One of the main objectives behind bank nationalization in 1969 was to make banking services readily available for the priority sectors and marginalized classes. However, despite 50 years since bank nationalization, financial inclusion is still a challenge for the Indian economy. When individuals and businesses have easy and equitable access to affordable banking services, we can say that the objective of financial inclusion has been achieved. The primary functions of a bank are to accept deposits, facilitate transactions and provide loans. The level of financial inclusion in a country can be judged by observing how easy and equitable it is to get these banking services. The Sustainable Development Goals (SDGs) have accepted that financial inclusion will play an essential role in achieving eight of the seventeen SDGs. Financial inclusion supports economic development by bringing economic stability, savings mobilization and boosting government revenue.

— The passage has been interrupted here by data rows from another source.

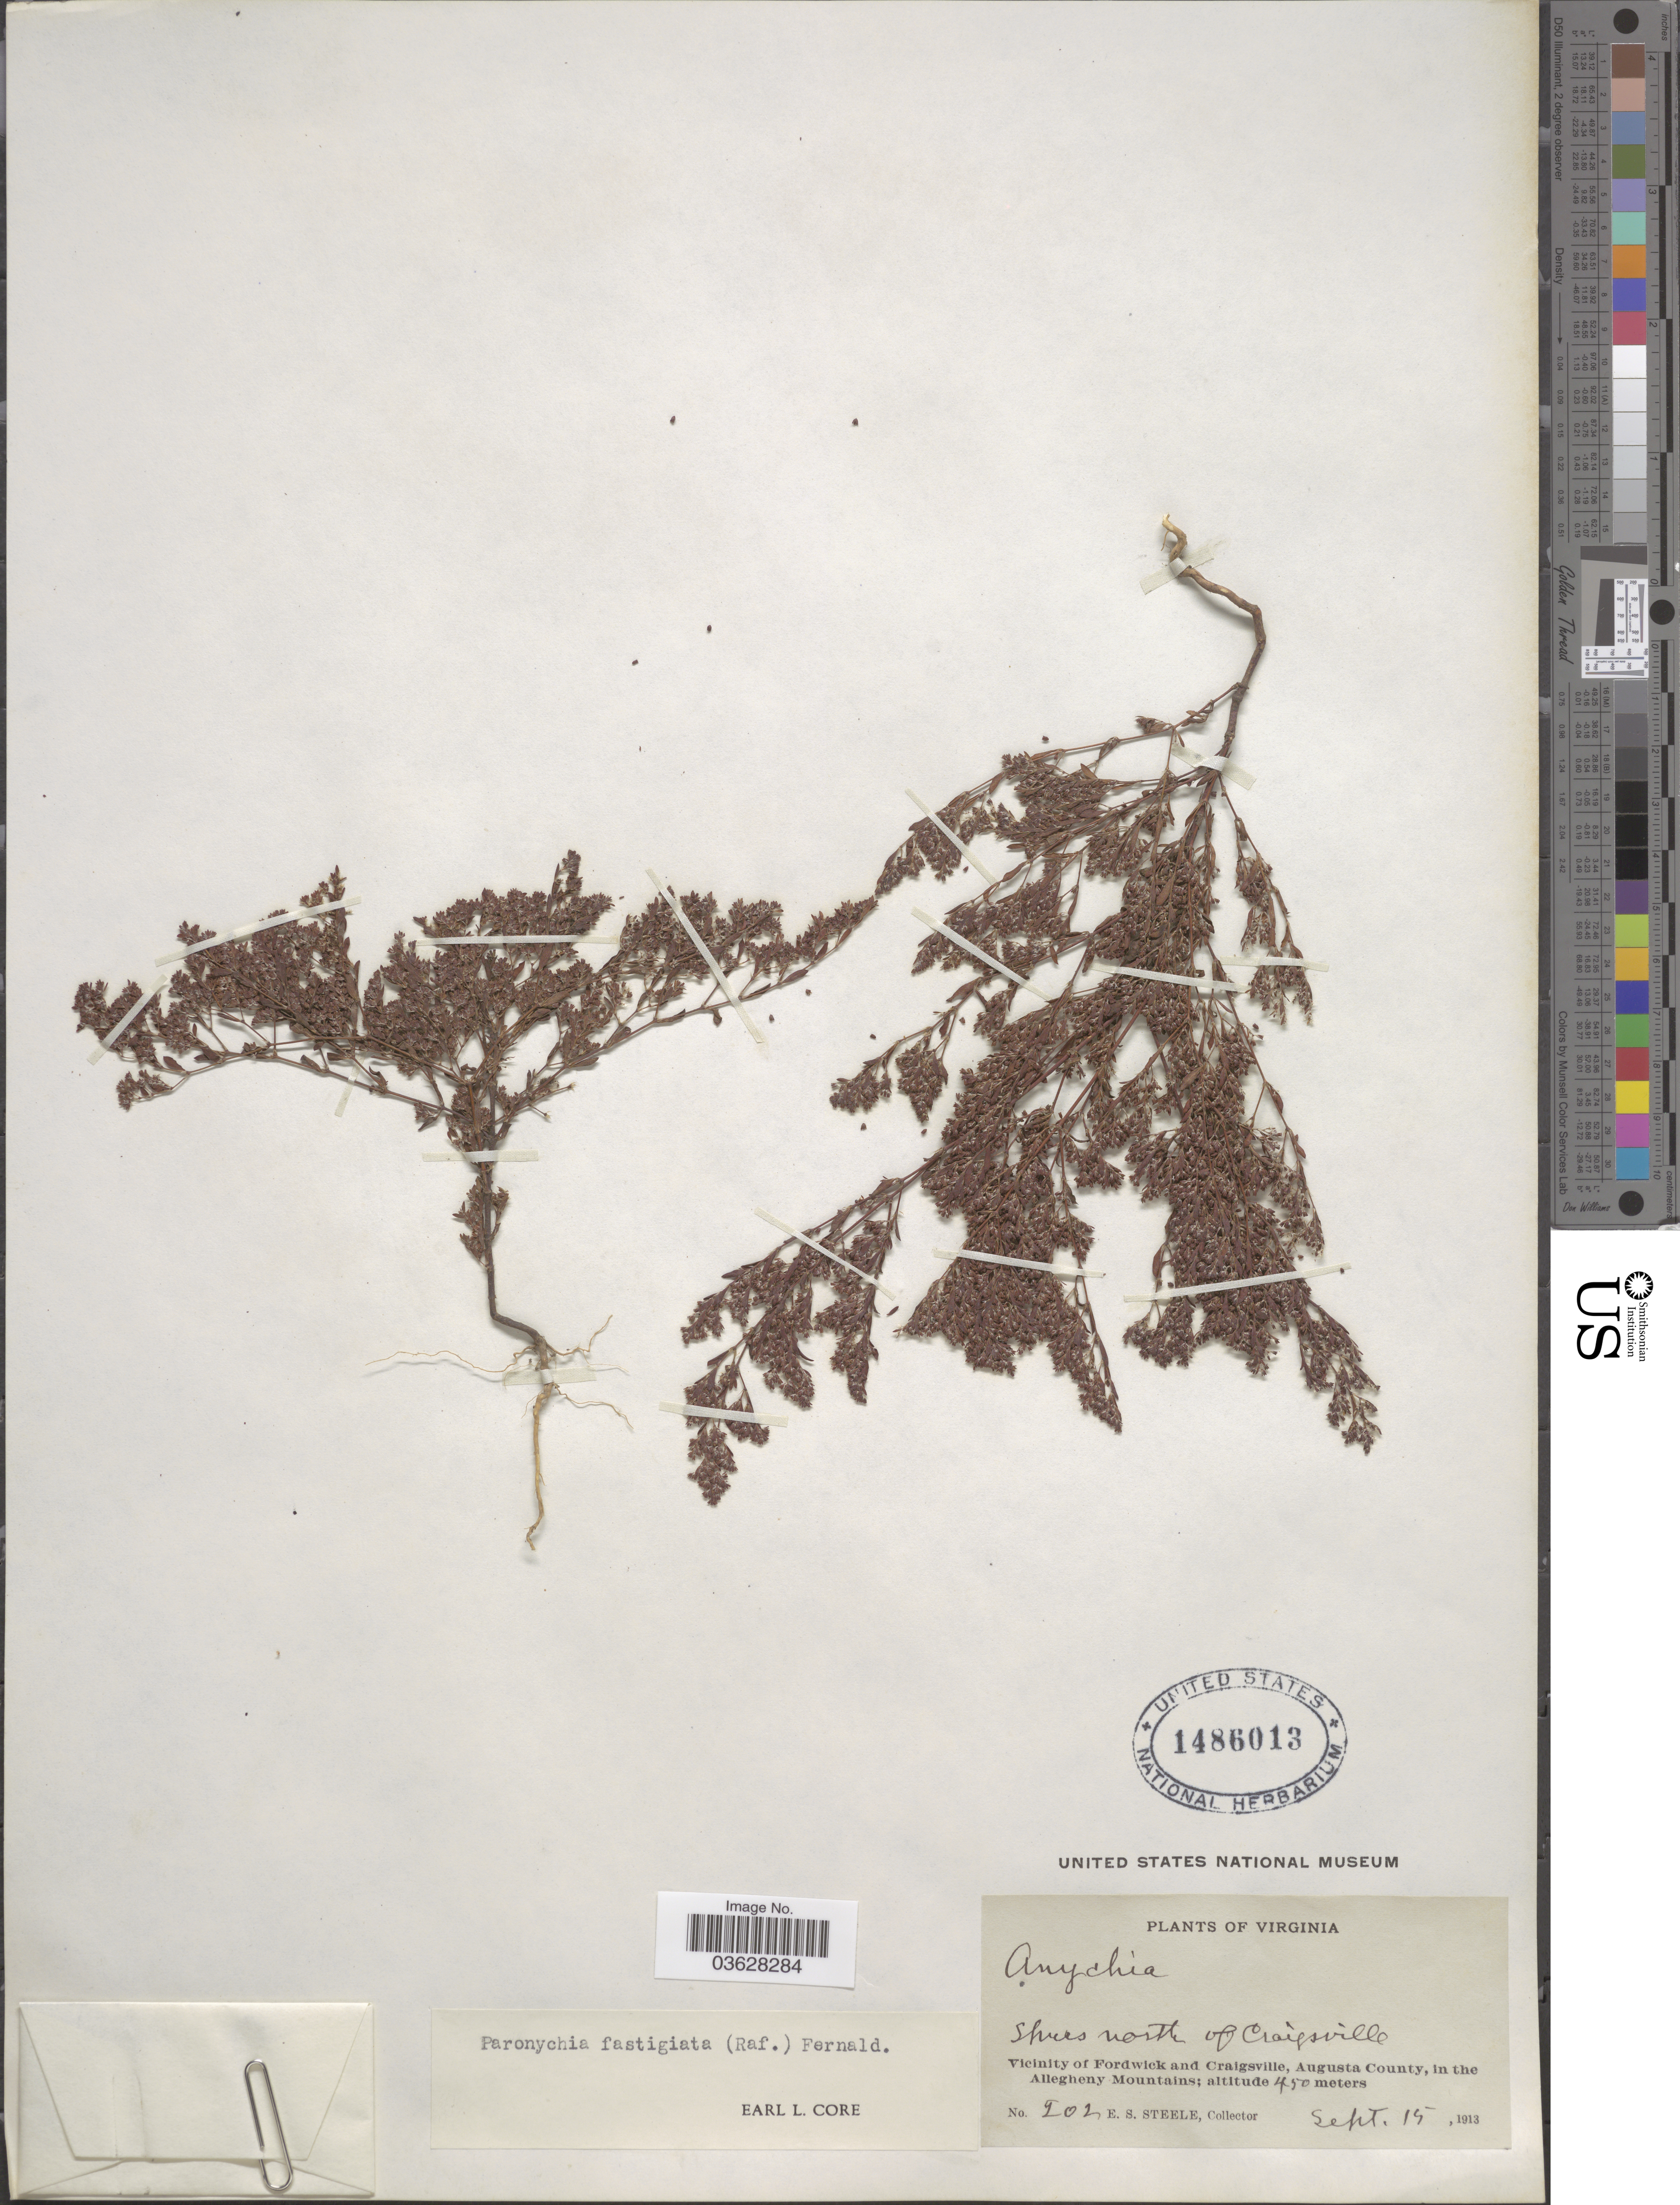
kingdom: Plantae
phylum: Tracheophyta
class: Magnoliopsida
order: Caryophyllales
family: Caryophyllaceae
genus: Paronychia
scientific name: Paronychia fastigiata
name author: (Raf.) Fernald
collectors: E. Steele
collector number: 202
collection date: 1913-09-15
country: United States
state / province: Virginia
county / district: Augusta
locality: North of Craigsville. Vicinity of Fordwick and Craigsville, Augusta County, in the Allegheny Mountains.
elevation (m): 450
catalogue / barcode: US 1486013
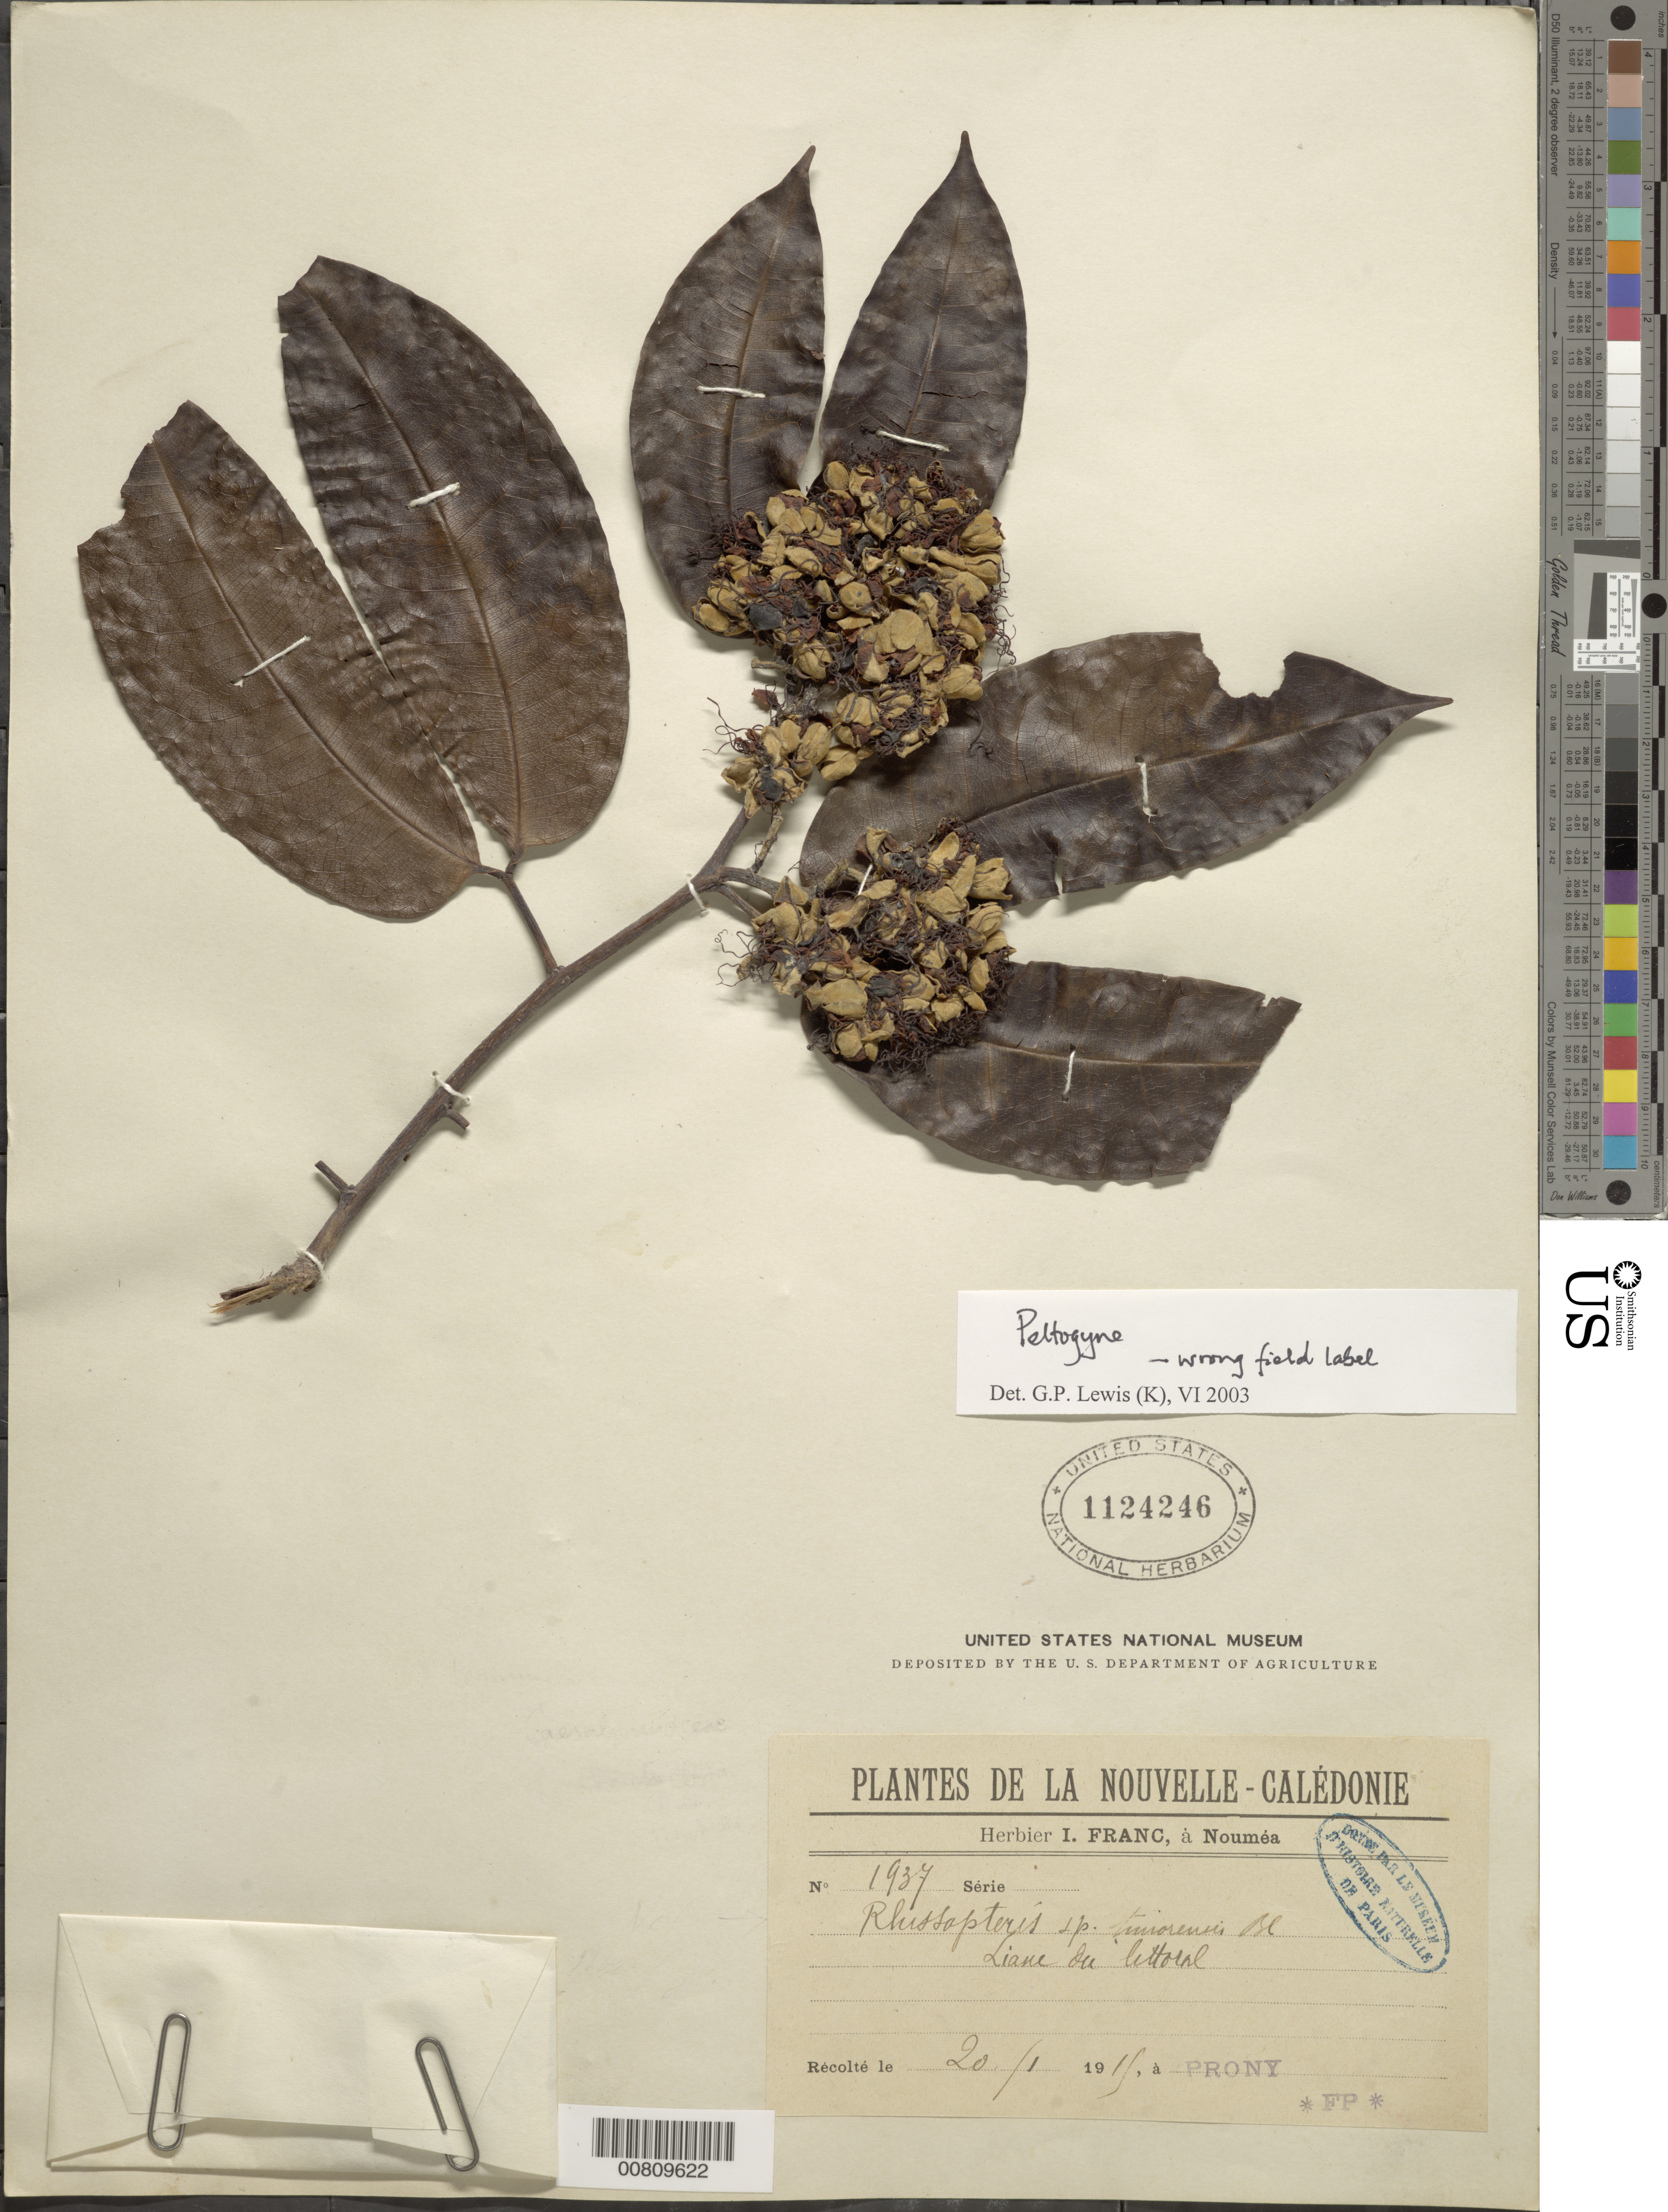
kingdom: Plantae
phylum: Tracheophyta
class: Magnoliopsida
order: Fabales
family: Fabaceae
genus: Peltogyne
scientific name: Peltogyne sp.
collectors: I. Franc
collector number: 1937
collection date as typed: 20 Jan 1911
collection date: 1911-01-20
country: New Caledonia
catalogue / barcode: US 1124246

India witnessed a digital revolution with the availability of cheap and affordable smartphones and high-speed mobile data. Due to this digital revolution, smartphones have become affordable and there is a boom in new FinTech services aimed to improve India’s payment systems. In 2016, the National Payments Corporation of India (NPCI) developed the Unified Payments Interface (UPI) to facilitate online payments. UPI is real time payment system which facilitates inter-bank transactions in India. It enables instant money transfer between any two bank accounts on the mobile platform without the need for any details such as bank account number or IFSC code. The features like using a mobile number as a UPI ID for money transfers instead of a bank account number and payments through a QR code using smartphones made UPI user-friendly. The success of UPI can be ascertained from the fact that in 2018-19 UPI transactions overtook debit card payments in the country. In November 2022, 376 banks were live on UPI. A total of 7,309.45 million transactions to the tune of Rs 11,90,593.39 crores were performed via UPI. Since its launch, the volume and value of UPI transactions have shown an increasing trend.
To capture the country’s financial inclusion level, the Reserve Bank of India constructs a composite Financial Inclusion Index (FI-Index). The index captures information on various aspects of financial inclusion ranging between 0 and 100, where 0 represents complete financial exclusion, and 100 indicates full financial inclusion. The FI-Index is comprised of three broad parameters: 1) Access to financial services having a weightage of 35%; 2) Usage of financial services, having a weightage of 45%; and 3) Quality of financial services, having a weightage of 20%. The FI-Index for March 2021 rose to 53.9 from 43.4 in 2017. It further improved to 56.4 in March 2022. UPI plays a crucial role in financial inclusion in India by providing access to digital financial services to a large segment of the population, which includes the rural population and unorganized sector. With UPI, people can easily send and receive money, pay bills, and make other transactions using their mobile phones. This has helped to increase access to financial services, particularly in rural and remote areas. Both the volume and value of UPI transactions have increased continuously since its launch. In the year 2022 approximately 74 billion transactions worth Rs 125.94 trillion were conducted using UPI and more than 38 billion transactions valuing Rs 71.54 trillion in 2021. Thus, financial inclusion is improving in India, and UPI plays a significant role in it.